Poelvoorde, l’éclat fragile; Carré, la retenue
Benoît Poelvoorde emporte le film. D’habitude volcanique, il joue ici au bord de la crise de panique. Sa comédie naît de la peur: mains crispées, souffle court, regard en biais, micro-silences qui se transforment en rires nerveux. Il ose se moquer de ses propres angoisses, et c’est là que le film est le plus moderne. On rit de sa fragilité parce qu’il en fait une matière précise, presque musicale, avec un timing réglé au quart de tour.
Face à lui, Isabelle Carré avance sur une autre fréquence: douceur, finesse, brisures à peine visibles. Elle laisse Poelvoorde occuper l’espace comique et choisit le contrepoint. Parfois, elle disparaît derrière ce tourbillon maîtrisé; parfois, elle le recentre d’un regard ou d’un silence. Leur dynamique fonctionne mieux dans les scènes de débordement: un dîner où la panique cogne à la porte, une confession retenue dans un couloir, un geste manqué qui devient la scène. Quand le film les laisse respirer, l’alchimie prend.
Le cœur du récit tient dans la gestion de l’anxiété. Améris filme les peurs sans pathos: réunions de groupe, petits rituels pour traverser la journée, stratégies d’évitement. Il montre comment l’amour, chez ces deux-là, passe par la logistique: oser envoyer un message, franchir une porte, accepter un rendez-vous. Ce minimalisme, s’il frustre parfois, rend leur victoire finale tangible: on ne parle pas de grandes déclarations, mais de petits pas, très concrets.

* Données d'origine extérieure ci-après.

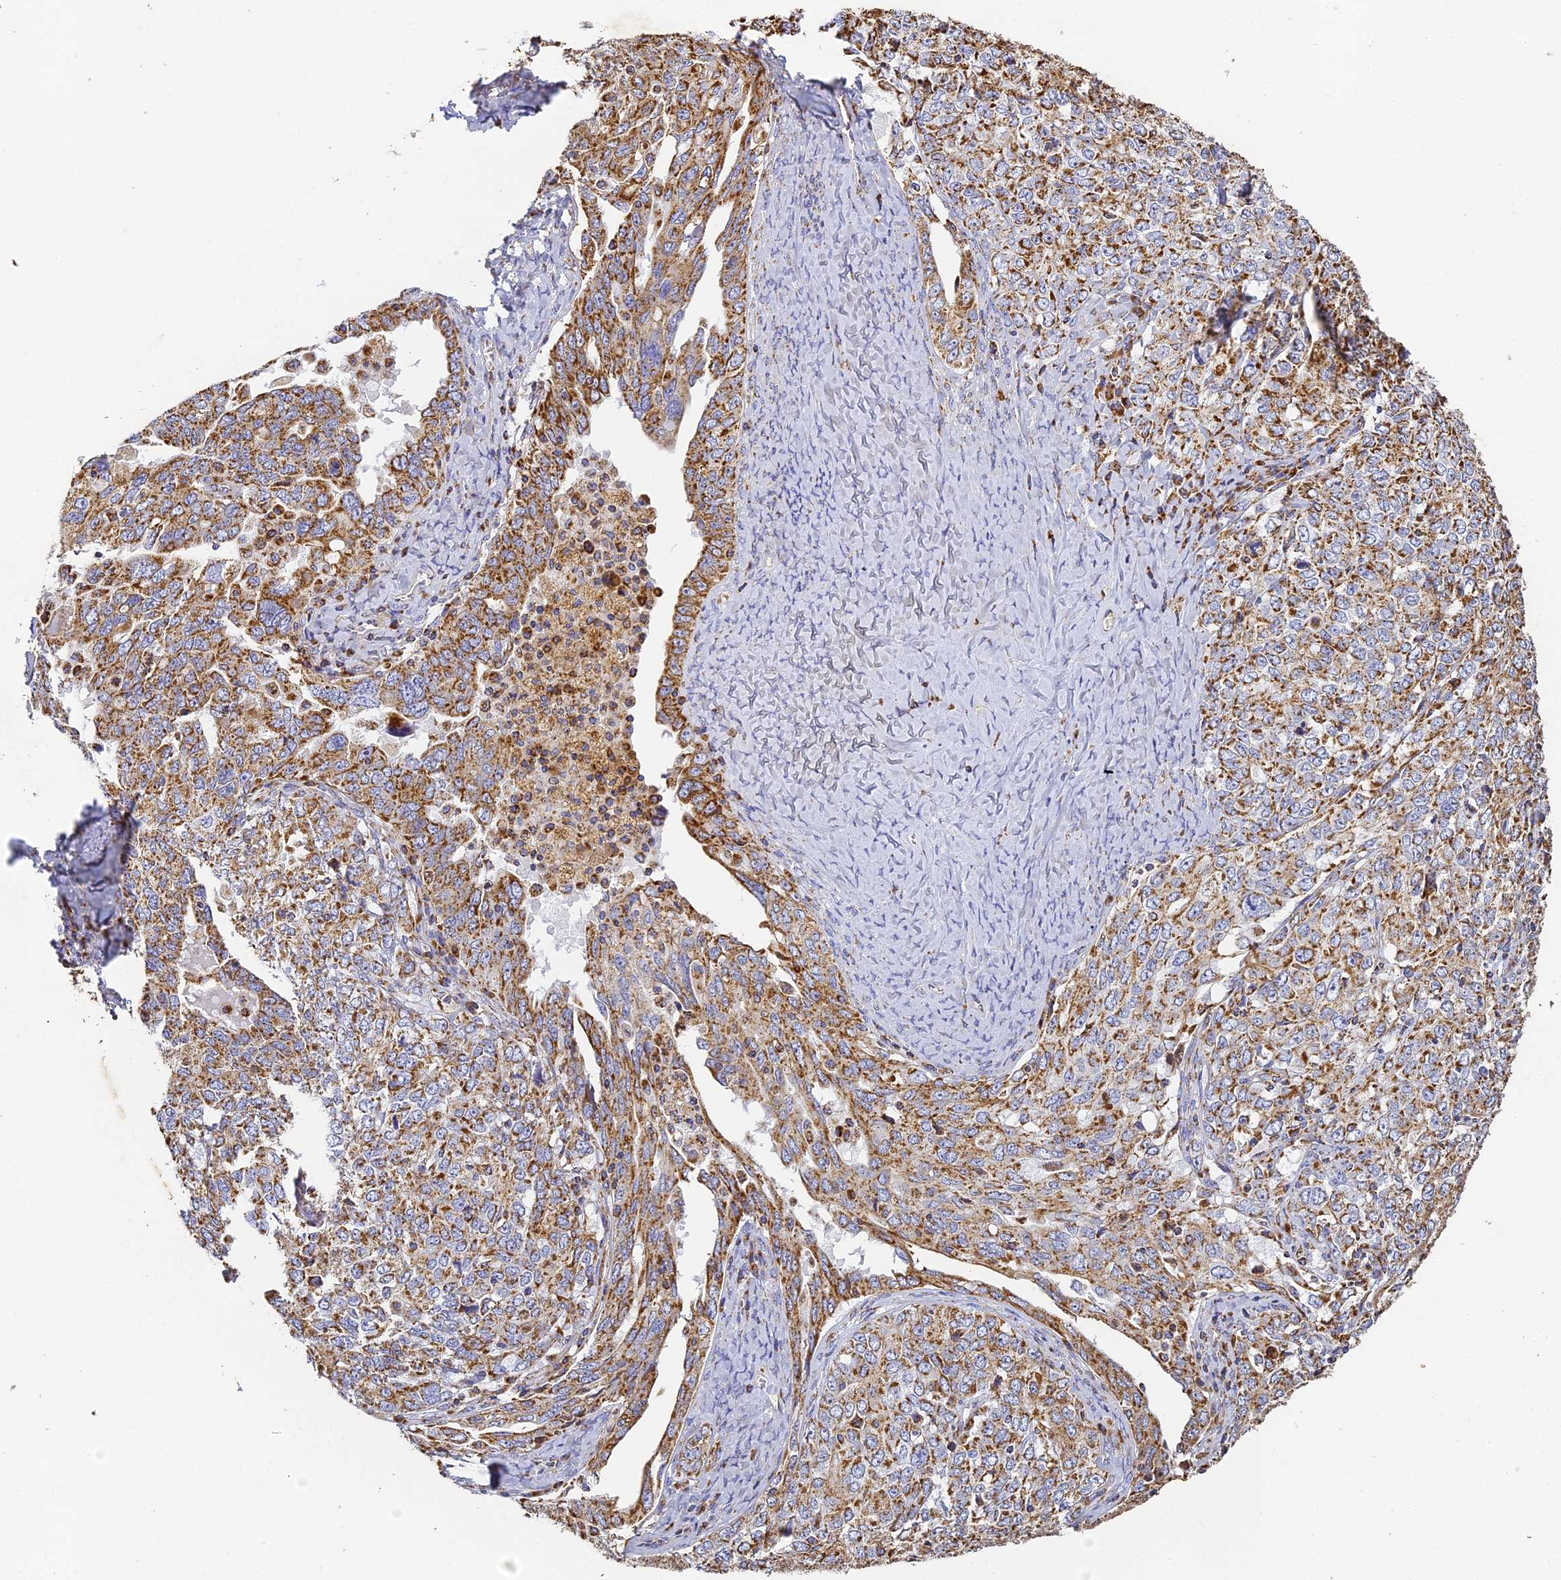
{"staining": {"intensity": "strong", "quantity": ">75%", "location": "cytoplasmic/membranous"}, "tissue": "ovarian cancer", "cell_type": "Tumor cells", "image_type": "cancer", "snomed": [{"axis": "morphology", "description": "Carcinoma, endometroid"}, {"axis": "topography", "description": "Ovary"}], "caption": "This image displays immunohistochemistry staining of endometroid carcinoma (ovarian), with high strong cytoplasmic/membranous staining in about >75% of tumor cells.", "gene": "COX6C", "patient": {"sex": "female", "age": 62}}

La direction artistique habille ce parcours. Les décors légèrement datés ne sont pas de simples bibelots: ils installent une distance qui protège. La lumière douce évite le clinquant, les couleurs restent chuchotées. Cette cohérence visuelle donne de la tenue au film et lui évite le piège de la carte postale. À l’inverse, la bande-son insiste trop, comme pour rassurer le spectateur. Elle affaiblit des scènes qui auraient gagné à se taire.
Sur le plan du rythme, le film assume son format court. 80 minutes, pas plus. Les scènes s’enchaînent avec une économie précieuse: une situation, une idée, un effet. C’est cette sobriété qui permet à la comédie de tenir, même quand le scénario cède à la facilité. On sent la volonté d’Améris de privilégier la dramaturgie à la vanne, l’émotion à la formule.
Reste la fameuse question du «rétro». Est-ce un refus du présent ou une manière de signer une comédie intemporelle? Les deux, sans doute. La bulle d’époque crée une poésie discrète et évite les pièges du comique de l’actualité. En contrepartie, elle peut donner l’impression d’une frilosité, d’un monde sous cloche. Lorsqu’un détail contemporain surgit, il choque presque trop — ce qui, au fond, dit bien l’angle du film: pour ces personnages, chaque pas vers l’autre ressemble à une intrusion du réel.
Comparée à d’autres tentatives «à l’américaine» de la comédie française, cette proposition tient mieux sa note. Moins de clinquant, plus de tenue. La référence à la tradition — Lubitsch en ligne d’horizon, un zeste de fantaisie à la Jeunet mais sans saturation d’effets — sert de garde-fou. Ici, on mise sur l’architecture des scènes et sur les acteurs. Quand un film fait ce pari, il accepte d’être jugé sur sa coupe. Elle est précise, parfois rigide, mais propre.
Au final, on a un objet modeste et cohérent: une romcom courte, cadrée, qui laisse Poelvoorde briller sans transformer le tout en show personnel. Ce n’est pas un uppercut, c’est un film tenu. Ceux qui aiment les comédies romantiques sans cynisme, qui cherchent des personnages cabossés mais pas larmoyants, y trouveront un vrai charme. Et même si l’écriture boite par endroits, l’ensemble se rattrape par la mise en scène et un sens du tempo qui font la différence.